We all trust our code, as we have written it ourselves. But how does it hold good against the requirement? A function to add 2 numbers may compile and run fine in production, but it is of no value if the original requirement was to multiply 2 numbers 😊
Only unit testing your code shows your logic is solid and it works as expected. But code is part of an engineering solution which is expected to do a specific job. You can build the world’s best exhaust system but if it doesn’t fit in your final car’s model it is of no use. Hence it is important to test your code against the requirements for which it was written.
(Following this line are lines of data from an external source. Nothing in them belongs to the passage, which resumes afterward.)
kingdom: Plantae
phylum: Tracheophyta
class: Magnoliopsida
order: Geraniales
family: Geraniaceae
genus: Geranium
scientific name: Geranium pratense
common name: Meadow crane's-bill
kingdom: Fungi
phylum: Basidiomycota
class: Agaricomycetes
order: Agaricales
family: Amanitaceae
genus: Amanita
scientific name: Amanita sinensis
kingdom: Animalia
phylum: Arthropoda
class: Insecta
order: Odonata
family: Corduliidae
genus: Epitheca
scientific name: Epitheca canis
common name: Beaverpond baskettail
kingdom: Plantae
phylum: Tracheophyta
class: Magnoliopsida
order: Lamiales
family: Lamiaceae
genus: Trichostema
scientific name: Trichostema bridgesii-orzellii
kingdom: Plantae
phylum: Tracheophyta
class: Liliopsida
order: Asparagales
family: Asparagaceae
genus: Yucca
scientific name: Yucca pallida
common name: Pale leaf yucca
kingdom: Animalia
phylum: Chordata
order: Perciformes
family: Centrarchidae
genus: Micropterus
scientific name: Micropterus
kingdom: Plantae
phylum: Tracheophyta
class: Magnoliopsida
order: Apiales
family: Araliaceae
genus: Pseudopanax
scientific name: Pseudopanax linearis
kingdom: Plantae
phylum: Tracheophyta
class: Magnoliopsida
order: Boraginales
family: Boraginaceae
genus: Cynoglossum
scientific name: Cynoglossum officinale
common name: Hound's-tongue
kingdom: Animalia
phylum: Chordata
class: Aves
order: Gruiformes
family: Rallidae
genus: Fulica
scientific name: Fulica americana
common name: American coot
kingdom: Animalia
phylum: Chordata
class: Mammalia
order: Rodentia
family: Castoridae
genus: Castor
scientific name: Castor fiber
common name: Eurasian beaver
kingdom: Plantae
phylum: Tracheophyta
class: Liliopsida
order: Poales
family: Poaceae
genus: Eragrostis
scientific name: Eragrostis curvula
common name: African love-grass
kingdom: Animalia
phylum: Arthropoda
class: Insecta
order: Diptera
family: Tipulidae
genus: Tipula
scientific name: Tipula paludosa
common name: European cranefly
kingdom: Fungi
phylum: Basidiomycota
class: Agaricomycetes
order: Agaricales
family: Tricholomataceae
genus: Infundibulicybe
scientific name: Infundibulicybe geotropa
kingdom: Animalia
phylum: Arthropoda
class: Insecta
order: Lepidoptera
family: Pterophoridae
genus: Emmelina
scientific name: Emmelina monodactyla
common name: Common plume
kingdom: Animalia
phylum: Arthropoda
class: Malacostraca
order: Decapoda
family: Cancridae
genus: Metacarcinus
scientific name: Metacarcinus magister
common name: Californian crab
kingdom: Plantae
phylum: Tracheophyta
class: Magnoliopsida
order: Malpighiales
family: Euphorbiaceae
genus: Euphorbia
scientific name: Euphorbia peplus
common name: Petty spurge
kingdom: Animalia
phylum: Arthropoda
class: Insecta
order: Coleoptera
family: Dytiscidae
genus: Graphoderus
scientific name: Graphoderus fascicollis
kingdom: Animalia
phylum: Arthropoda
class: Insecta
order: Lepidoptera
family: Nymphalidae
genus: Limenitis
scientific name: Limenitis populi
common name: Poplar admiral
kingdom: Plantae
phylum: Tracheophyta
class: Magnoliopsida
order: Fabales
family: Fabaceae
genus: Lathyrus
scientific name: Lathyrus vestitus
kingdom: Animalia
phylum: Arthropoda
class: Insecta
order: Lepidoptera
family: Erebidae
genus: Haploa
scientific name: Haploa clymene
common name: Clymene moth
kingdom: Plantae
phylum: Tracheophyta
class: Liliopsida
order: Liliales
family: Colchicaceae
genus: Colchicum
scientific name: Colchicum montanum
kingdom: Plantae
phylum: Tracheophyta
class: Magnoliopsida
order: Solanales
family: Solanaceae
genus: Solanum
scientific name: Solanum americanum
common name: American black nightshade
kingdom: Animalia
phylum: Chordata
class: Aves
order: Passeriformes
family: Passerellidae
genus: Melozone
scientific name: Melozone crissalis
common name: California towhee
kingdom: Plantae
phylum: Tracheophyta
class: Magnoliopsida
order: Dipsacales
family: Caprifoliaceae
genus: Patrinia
Every change must be Unit tested for logic, and Integration Tested for business requirements.
All effort put in engineering a solution is for a specific reason. We develop feature to be working in an expected manner. But how do we confirm if it is working as expected?
Product metrics are for measuring business success and cannot be a proxy for engineering success. A poorly engineered product can achieve business targets.
Every change we make is for a reason and the same reasoning must be reflected in tracking. If the change was engineered to improve the page load performance, we should be able to have enough tracking to prove we have improved the page load performance. If the feature release was done for user interaction, then we should have enough tracking to prove that the feature is working as expected.
Tracking should also be proactive in detecting system anomalies. It should inform the engineer when unexpected errors are occurring and collect relevant data to reproduce the error. It should also warn the engineer about possible system degradation (when user is having visible errors but performance is taking a hit). In a nutshell, every change should have enough metrics to give a detailed picture of the overall product.
Every change must define its tracking metrics and have enough trace to find anomalies.
Engineering Process is NOT a silver bullet which will solve all your problems. Having an Engineering Process will not make your bugs disappear or suddenly make your application run faster.
Engineering Process will bring sanity in your chaos filled process. It will help you build software products which can be reasoned, tracked and measured.